Read and run WordCount Sample on Dataflow, managed ETL service using Apache Beam

2024-10-23 gcp etl

GCP’s Dataflow is a managed service for streaming and batch ETL using Apache Beam, an open-source software for building data processing pipelines. It can stream data from PubSub to BigQuery and perform machine learning etc. Pricing is based on the resources used for job execution and the amount of data shuffled.

Basic data migration can be performed without coding by using templates provided by Google.

Let’s run the sample Word Count.

The results were output to Cloud Storage.

accountability: 1
deserves: 1
tiring: 1
hardworking: 3
...

Let’s take a look at the code.

First, metadata is set using @Template.

@Template(
    name = "Word_Count",
    category = TemplateCategory.GET_STARTED,
    displayName = "Word Count",
    description =
        "Batch pipeline. Reads text from Cloud Storage, tokenizes text lines into individual words,"
            + " and performs frequency count on each of the words.",
    optionsClass = WordCountOptions.class,
    contactInformation = "https://cloud.google.com/support")

public interface WordCountOptions extends PipelineOptions {
  @TemplateParameter.GcsReadFile(
      order = 1,
      description = "Input file(s) in Cloud Storage",
      helpText =
          "The input file pattern Dataflow reads from. Use the example file "
              + "(gs://dataflow-samples/shakespeare/kinglear.txt) or enter the path to your own "
              + "using the same format: gs://your-bucket/your-file.txt")
  ValueProvider<String> getInputFile();

  void setInputFile(ValueProvider<String> value);

  @TemplateParameter.GcsWriteFolder(
      order = 2,
      description = "Output Cloud Storage file prefix",
      helpText = "Path and filename prefix for writing output files. Ex: gs://your-bucket/counts")
  ValueProvider<String> getOutput();

  void setOutput(ValueProvider<String> value);
}

In the main method, this Option is received and a pipeline is constructed using Beam.

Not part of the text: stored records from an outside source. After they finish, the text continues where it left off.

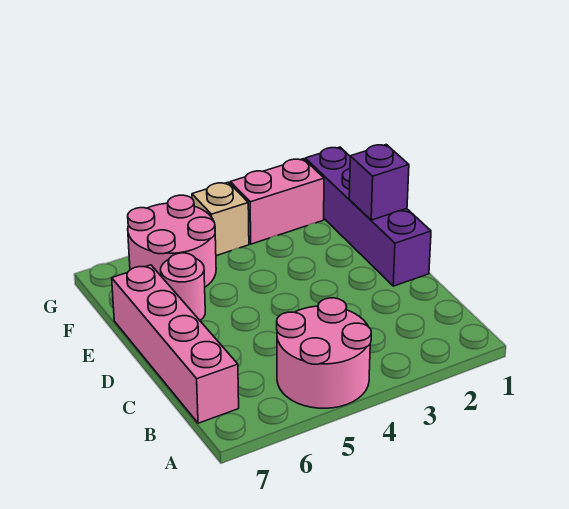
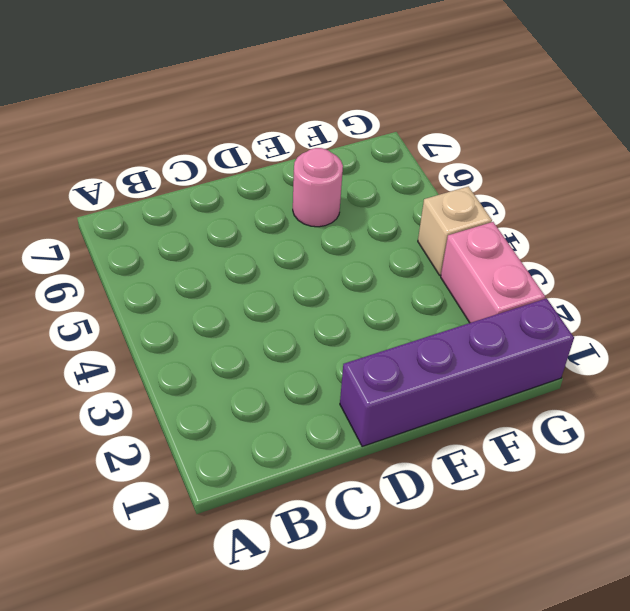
none -> pink 2x2 round brick [277,298,371,408]
none -> pink 1x4 brick [112,265,239,423]

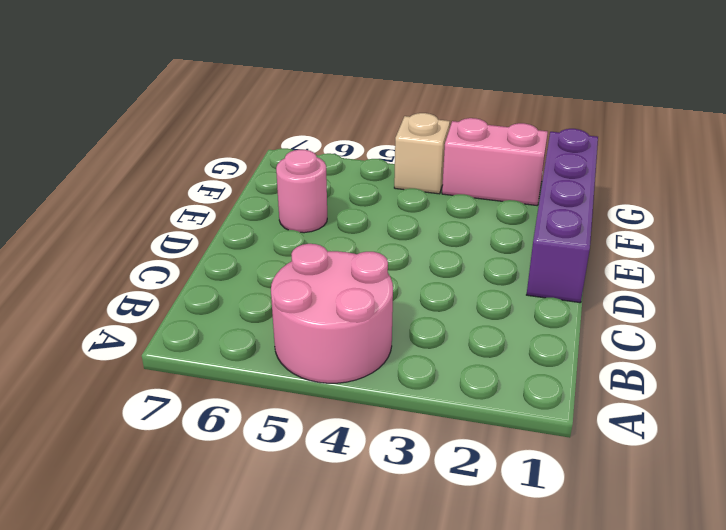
none -> pink 1x4 brick [112,265,239,423]
none -> pink 2x2 round brick [128,195,216,287]

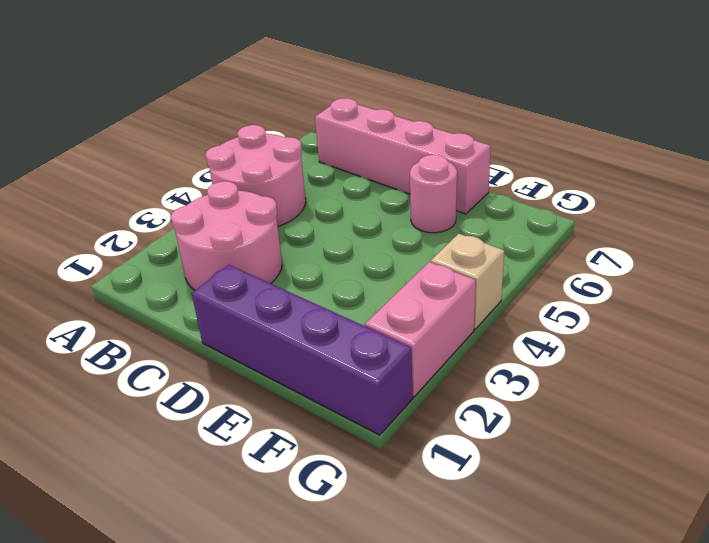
pink 2x2 round brick [171,181,282,290] -> pink 2x2 round brick moved to [128,195,216,287]
none -> purple 1x1 brick [349,145,409,220]

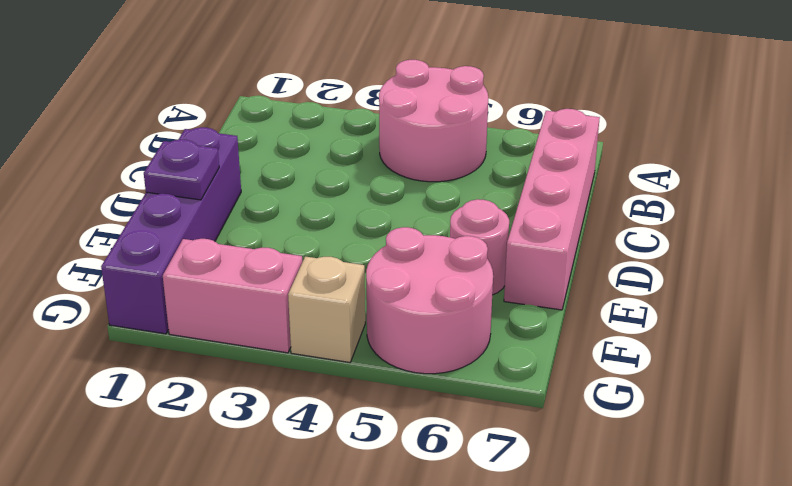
purple 1x1 plate [144,140,219,200] -> purple 1x1 brick [349,145,409,220]

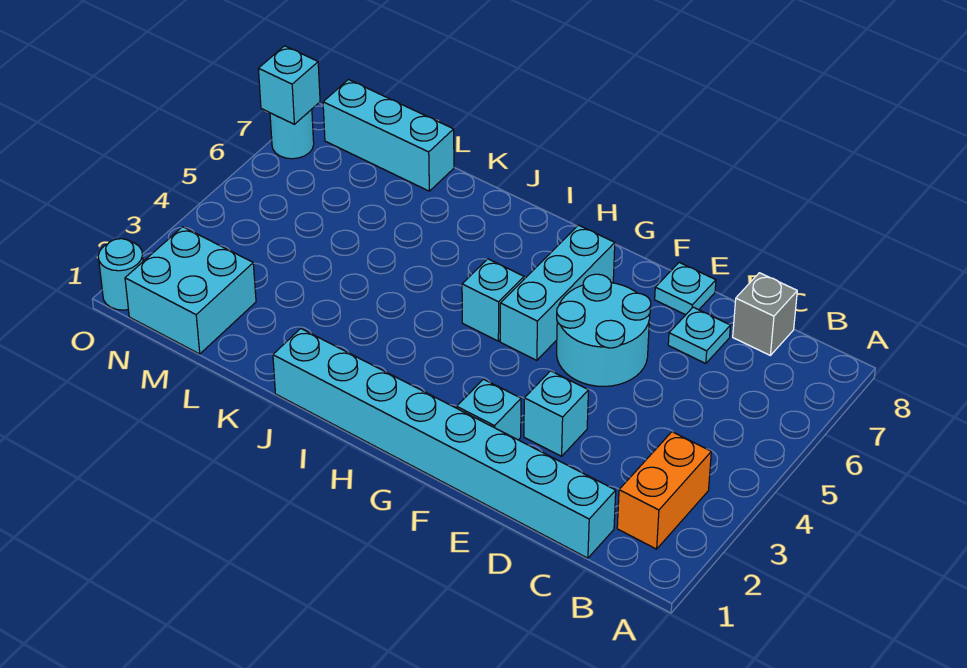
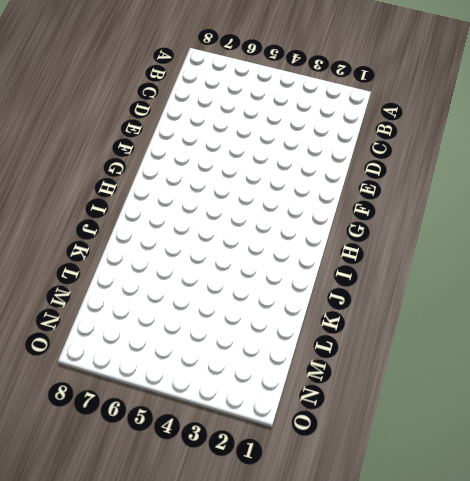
none -> orange 1x2 brick [617,432,711,549]
none -> cyan 1x8 brick [273,328,616,558]
none -> grey 1x1 brick [733,273,797,355]

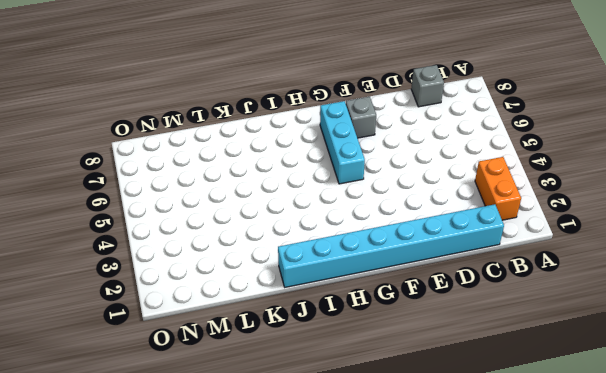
grey 1x1 brick [346,97,376,138] -> none
none -> cyan 1x1 plate [668,307,730,364]
none -> cyan 1x1 brick [524,371,588,456]
none -> cyan 2x2 round brick [557,274,651,386]

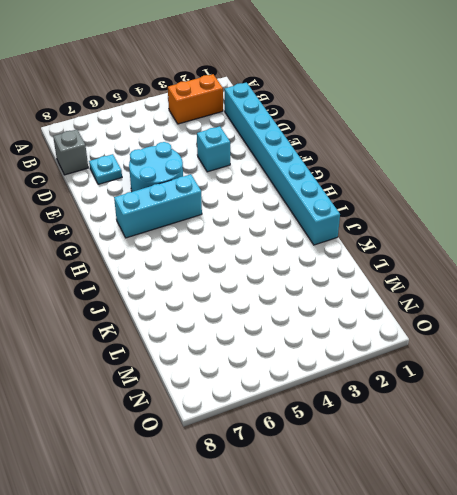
none -> cyan 1x1 plate [655,262,716,315]
none -> cyan 1x1 brick [457,379,521,440]
none -> cyan 1x1 brick [462,259,524,341]

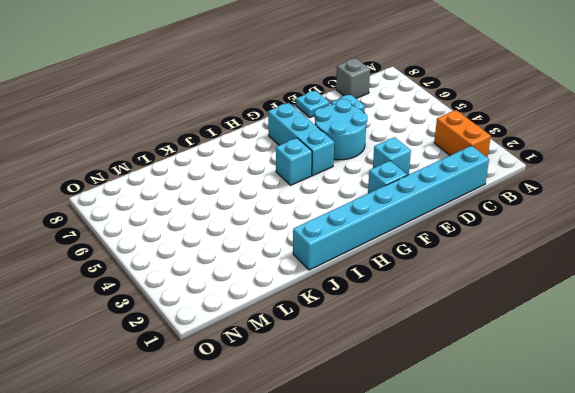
none -> cyan 1x3 brick [323,80,454,191]
none -> cyan 2x2 brick [125,227,256,354]
none -> cyan 1x1 round brick [98,239,143,310]

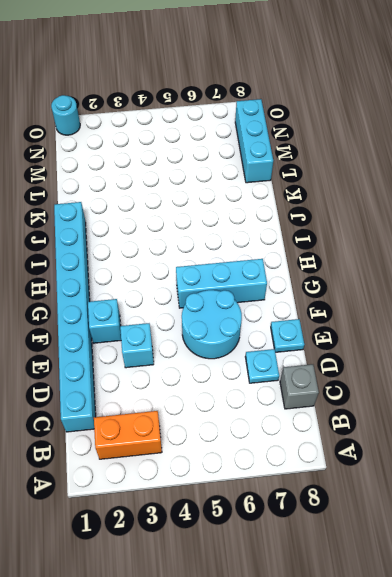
none -> cyan 1x1 brick [462,259,524,341]
none -> cyan 2x2 brick [125,227,256,354]
none -> cyan 1x1 round brick [270,109,314,159]

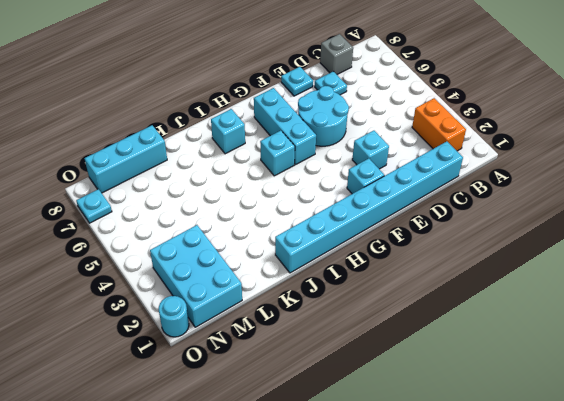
cyan 1x1 brick [211,109,245,154] -> cyan 1x1 brick moved to [258,46,320,124]
cyan 2x3 brick [150,225,242,327] -> cyan 2x2 brick [125,227,256,354]
cyan 1x1 plate [76,189,112,223] -> cyan 1x1 round brick [270,109,314,159]

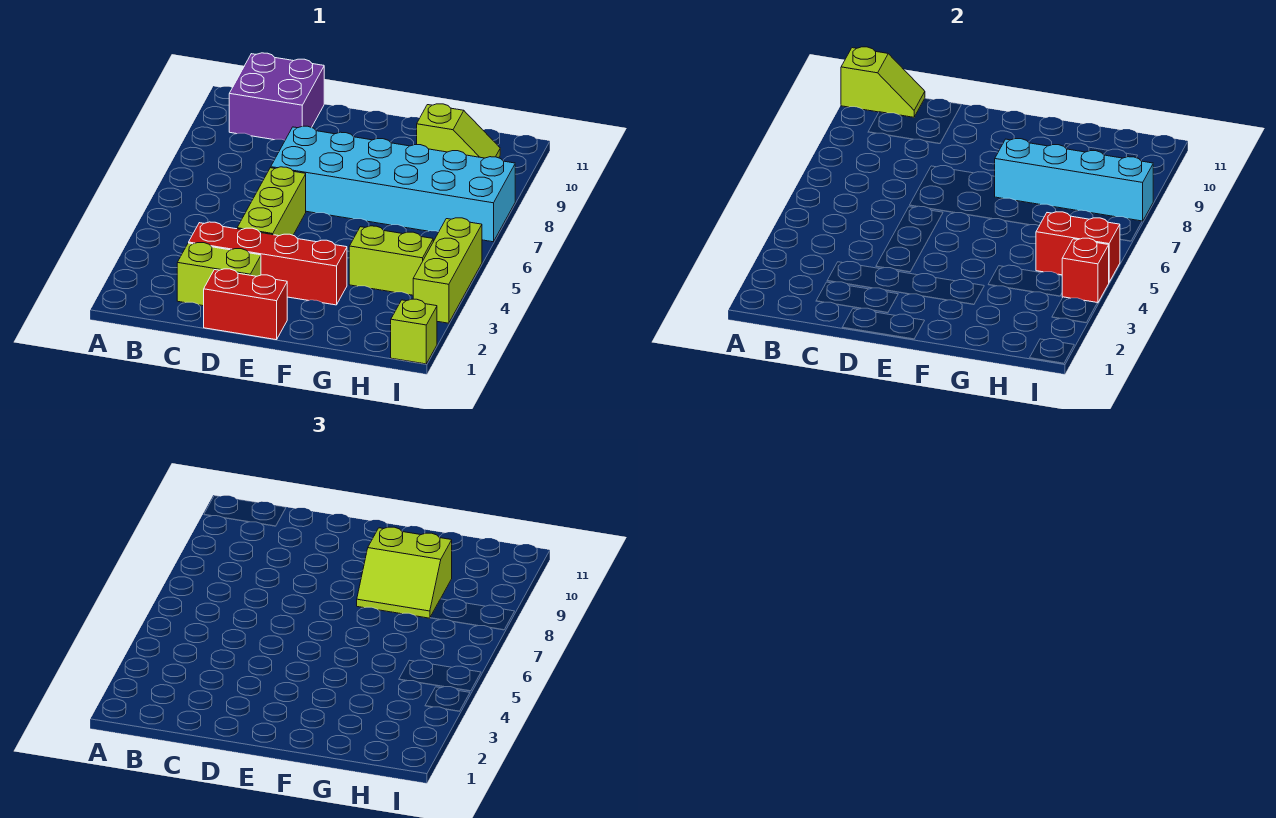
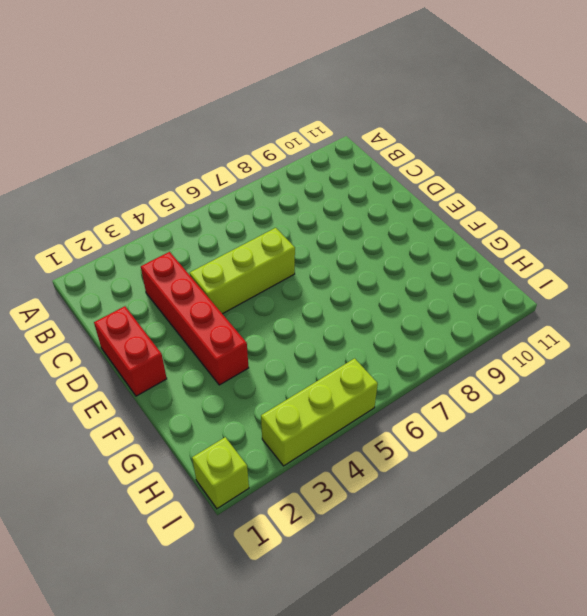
none -> purple 2x2 brick [229,53,324,140]
none -> lime 1x2 brick [177,243,261,306]
none -> cyan 2x6 brick [271,126,515,242]

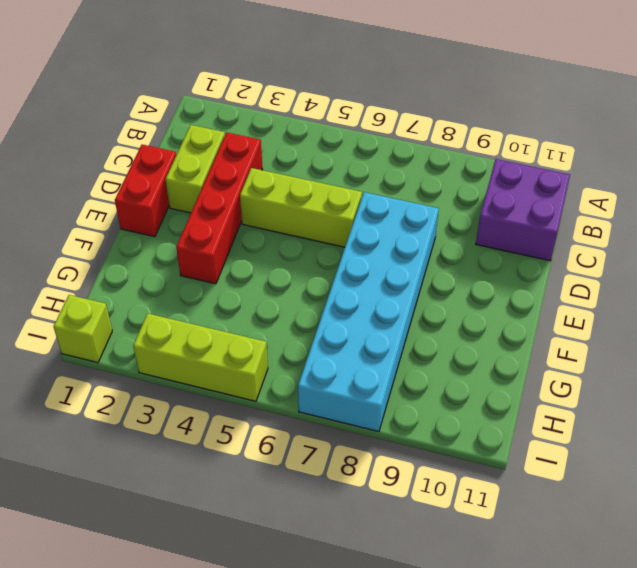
none -> lime 1x2 brick [349,226,433,295]
none -> lime 1x2 slope [417,104,500,158]
none -> lime 1x2 slope [841,47,925,117]

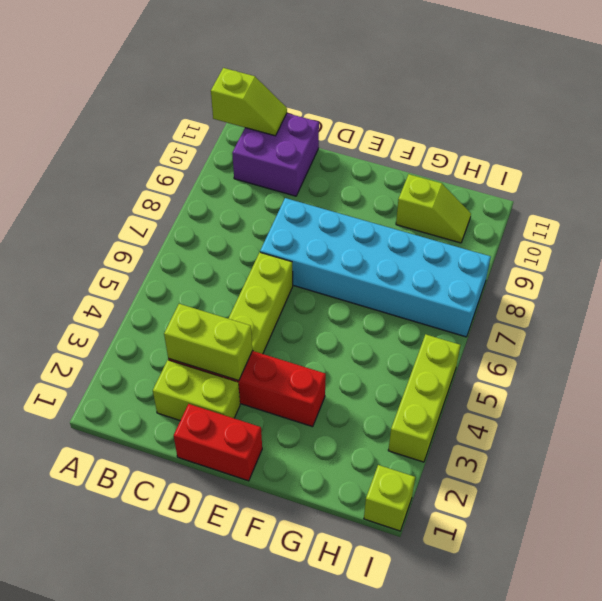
lime 1x2 brick [164,304,252,381] -> lime 1x2 brick moved to [349,226,433,295]
none -> cyan 1x4 brick [995,139,1153,221]
none -> red 1x2 brick [1036,212,1120,282]
none -> red 1x1 brick [1062,238,1109,303]

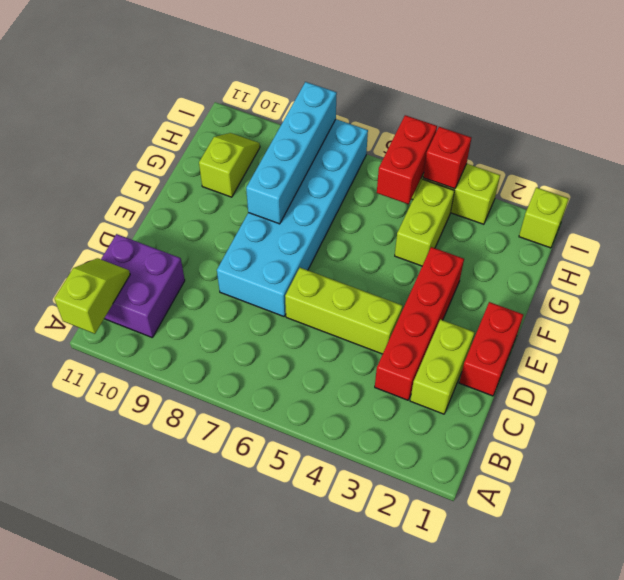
none -> lime 2x2 slope [357,527,452,618]

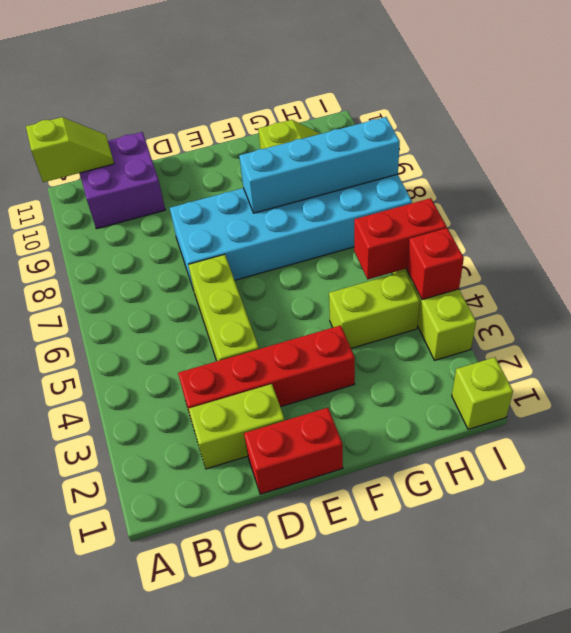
none -> lime 2x2 slope [357,527,452,618]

public static void main(String[] args) {
  WordCountOptions options =
      PipelineOptionsFactory.fromArgs(args).withValidation().as(WordCountOptions.class);
  Pipeline p = Pipeline.create(options);
  p.apply("ReadLines", TextIO.read().from(options.getInputFile()))
      .apply(new CountWords())
      .apply(MapElements.via(new FormatAsTextFn()))
      .apply("WriteCounts", TextIO.write().to(options.getOutput()));

  p.run();
}

CountWords is a class that extends PTransform, which transforms PCollection, and returns the result of counting for each word.

public class WordCount {
public static class CountWords
      extends PTransform<PCollection<String>, PCollection<KV<String, Long>>> {
    @Override
    public PCollection<KV<String, Long>> expand(PCollection<String> lines) {

      // Convert lines of text into individual words.
      PCollection<String> words = lines.apply(ParDo.of(new ExtractWordsFn()));

      // Count the number of times each word occurs.
      PCollection<KV<String, Long>> wordCounts = words.apply(Count.<String>perElement());

      return wordCounts;
    }
  }

The DoFn describing the process of splitting into words is executed in parallel by ParDo.

static class ExtractWordsFn extends DoFn<String, String> {
  private final Counter emptyLines = Metrics.counter(ExtractWordsFn.class, "emptyLines");

  @ProcessElement
  public void processElement(ProcessContext c) {
    // Check if the line is empty.
    if (c.element().trim().isEmpty()) {
      emptyLines.inc();
      return;
    }

    // Split the line into words.
    String[] words = c.element().split("[^a-zA-Z']+");

    // Output each word encountered into the output PCollection.
    for (String word : words) {
      if (!word.isEmpty()) {
        c.output(word);
      }
    }
  }
}

You need to build the template to run this as a custom template.